Docking analysis of BBA, verapamil, and IAAP toward ABCB1. (A) The binding mode and position of BBA, verapamil, and IAAP with ABCB1. (B) The residual amino acid around BBA. (C) The residual amino acid around BBA, verapamil, and IAAP; key residues were labeled.

Figure 5.

The MDR reversal effect of BBA on KB-C2 xenograft model. Potentiation of antitumor effects of paclitaxel by BBA in ABCB1 overexpressing KB-C2 xenograft model is shown. (A) A representative picture of the excised KB-C2 tumor sizes from different mice is shown on the 18th day after implantation. (B) Changes in tumor volume over the time course of the experiment in ABCB1 overexpressing KB-C2 xenograft model are shown.

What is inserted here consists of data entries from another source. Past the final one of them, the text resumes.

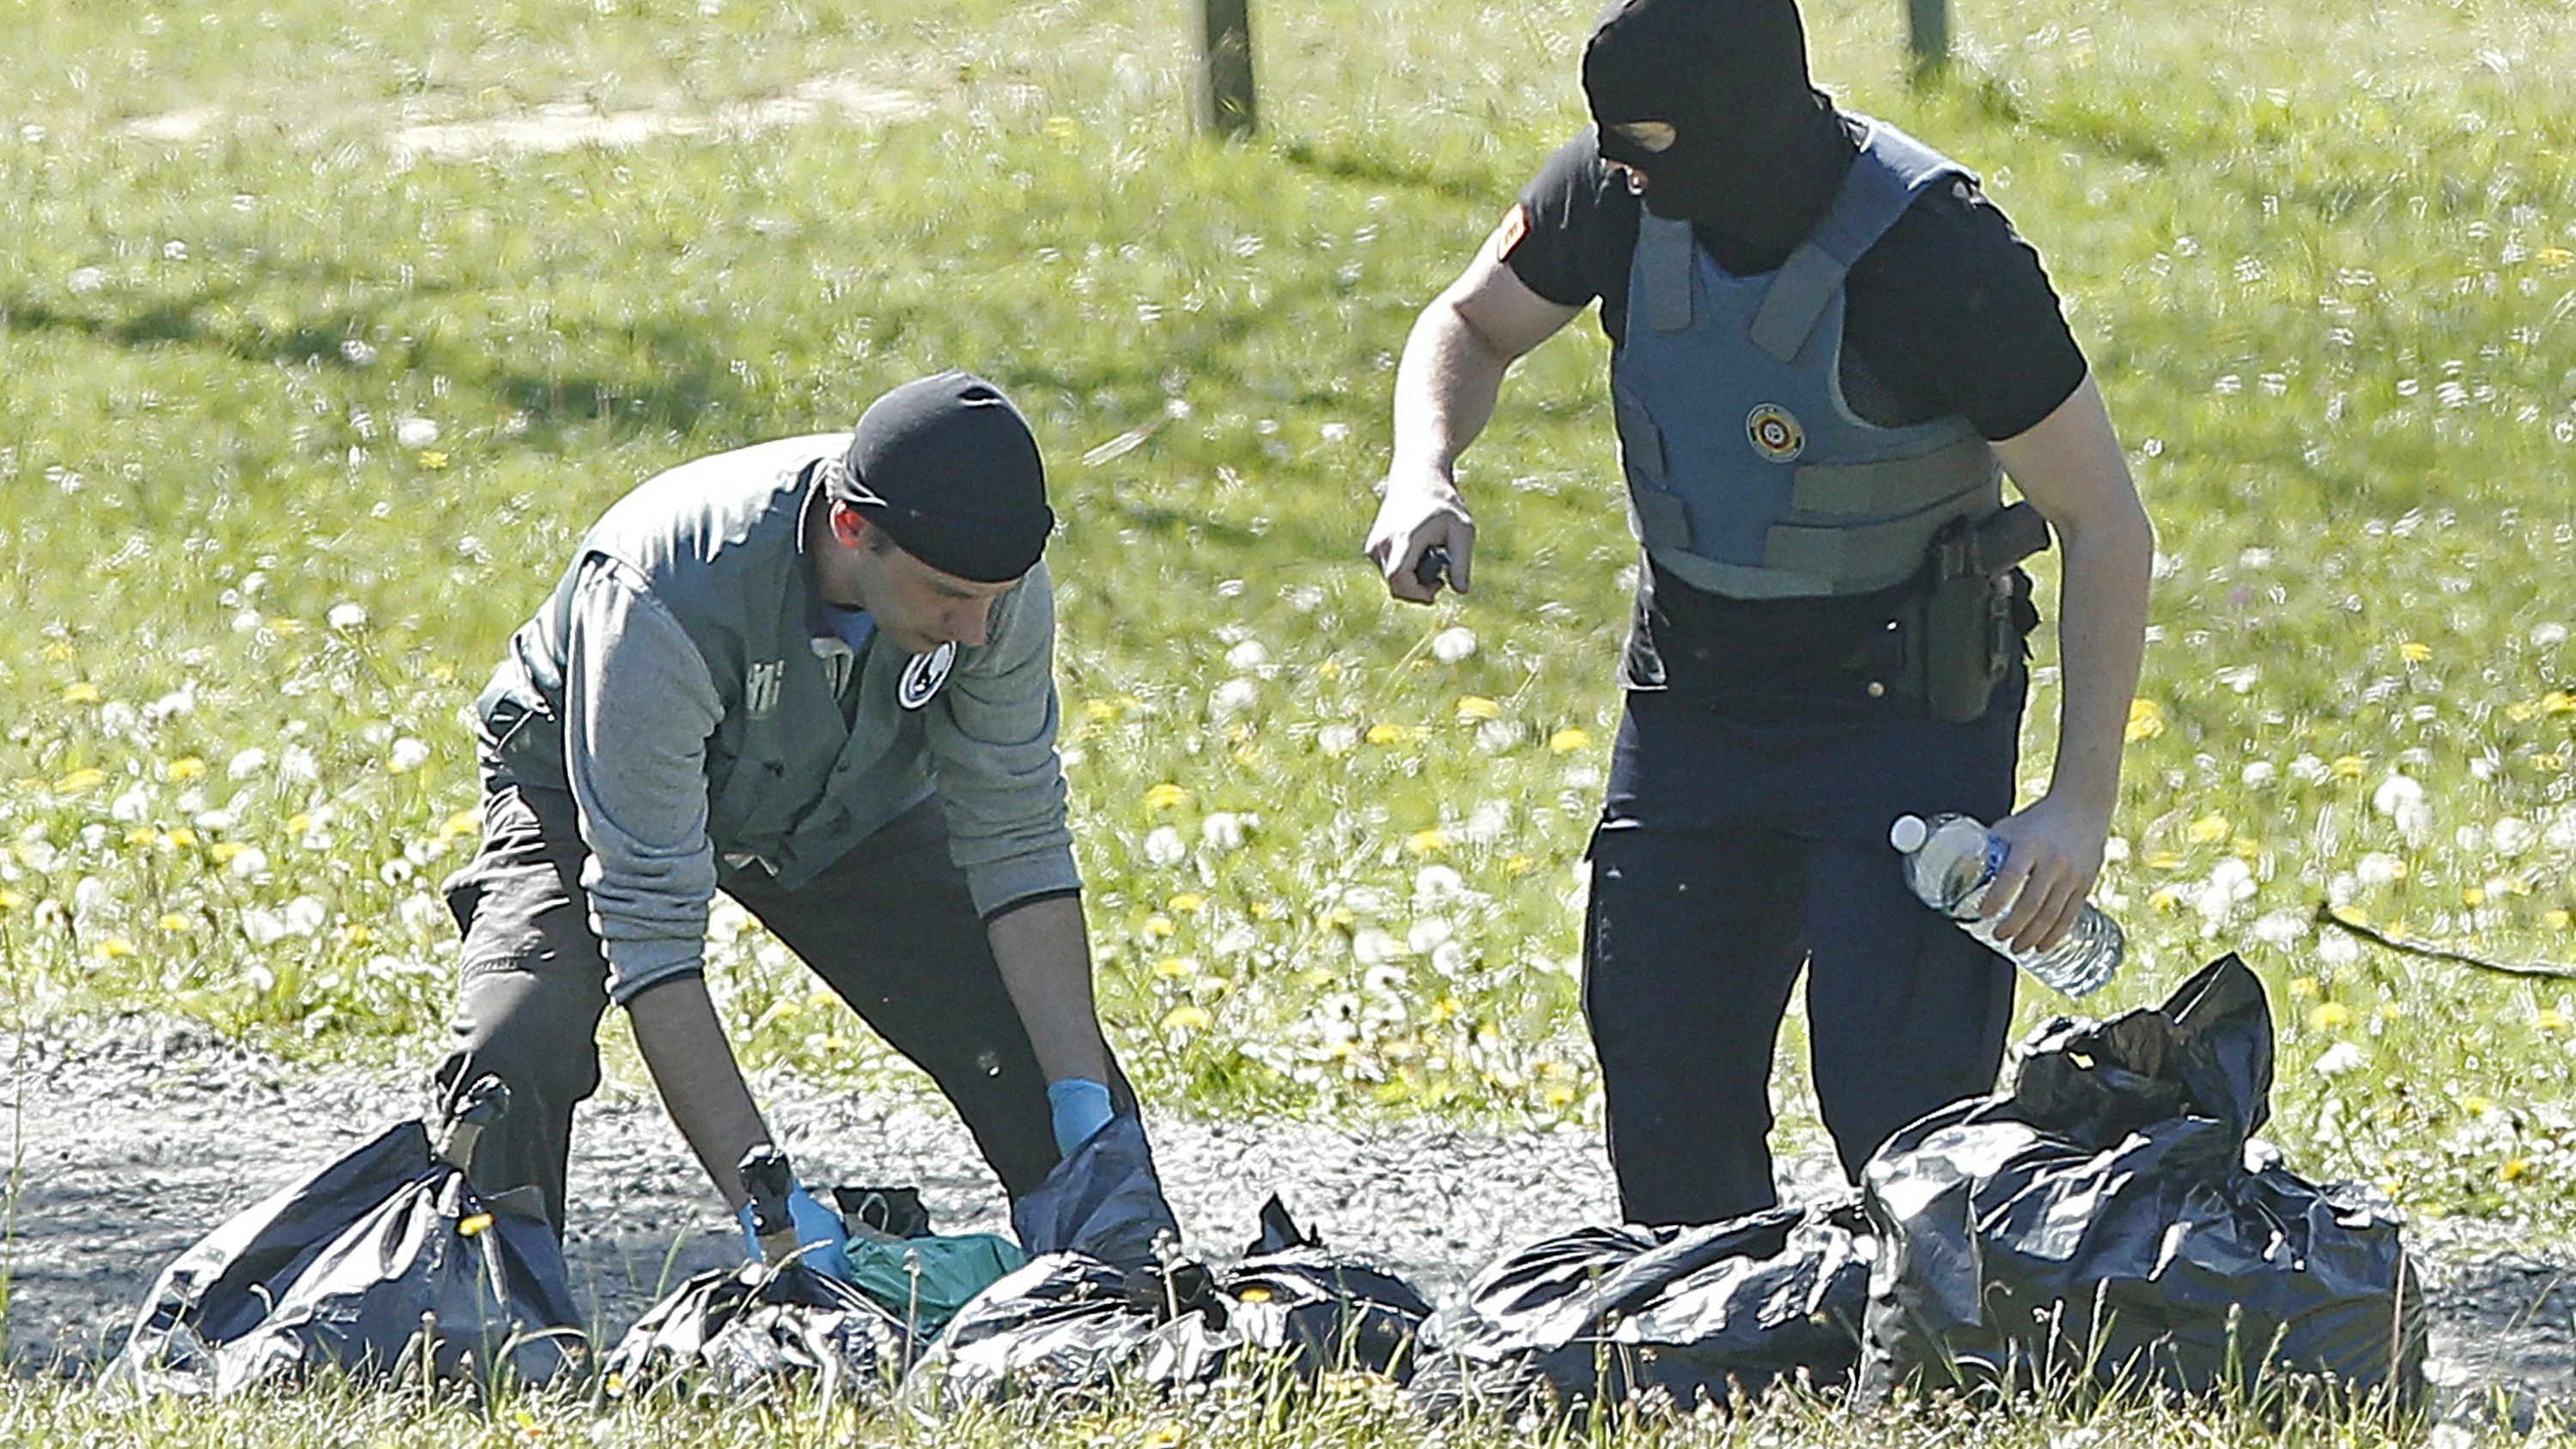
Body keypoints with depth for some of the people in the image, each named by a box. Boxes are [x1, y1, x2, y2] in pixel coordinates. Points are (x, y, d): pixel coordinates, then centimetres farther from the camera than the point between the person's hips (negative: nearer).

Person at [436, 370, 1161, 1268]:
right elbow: (649, 924, -39)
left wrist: (1083, 1100, -27)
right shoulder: (664, 598, -42)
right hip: (588, 795, -4)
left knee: (1067, 1075, -8)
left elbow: (1017, 846, -18)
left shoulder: (995, 580, -29)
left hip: (851, 806, 4)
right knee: (512, 1065, -29)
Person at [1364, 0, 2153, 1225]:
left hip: (1903, 721, -5)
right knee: (1667, 1123, 5)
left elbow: (2104, 526, -18)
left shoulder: (1937, 254, -25)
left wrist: (2083, 801, -22)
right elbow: (1473, 324, 11)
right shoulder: (1617, 192, -10)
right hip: (1688, 700, 5)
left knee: (1900, 1121, -15)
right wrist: (1423, 472, -11)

The treatments were as follows: (a) control (saline, q3d × 6), (b) BBA (15 mg/kg, po, q3d × 6), (c) paclitaxel (18 mg/kg, ip, q3d × 6), and (d) BBA (15 mg/kg, po, q3d × 6) + paclitaxel (18 mg/kg, ip, q3d × 6), BBA was given 2 h before paclitaxel administration. Points represent mean of tumor volume for each group (n = 6) after implantation. Each point on line graph represents the mean of tumor volume (mm³) at a particular day after implantation, and each bar represents SD. *, P < 0.05 versus the control group; #, P < 0.05 versus paclitaxel alone group. (C) The bar graph represents the mean of tumor weights (mice, n = 6) of the excised KB-C2 tumor from different mice. Each column represents the mean of determinations, and the bar represents SD. *, P < 0.05 versus the control group; #, P < 0.05 versus the paclitaxel alone group. (D) Changes in the mean of body weight over the time course of the experiment in ABCB1 overexpressing KB-C2 xenograft model are shown. One pilot study and two independent experiments were carried out using athymic (nu/nu) NCR nude mice implanted sc with KB-C2 cells. A representative result is shown.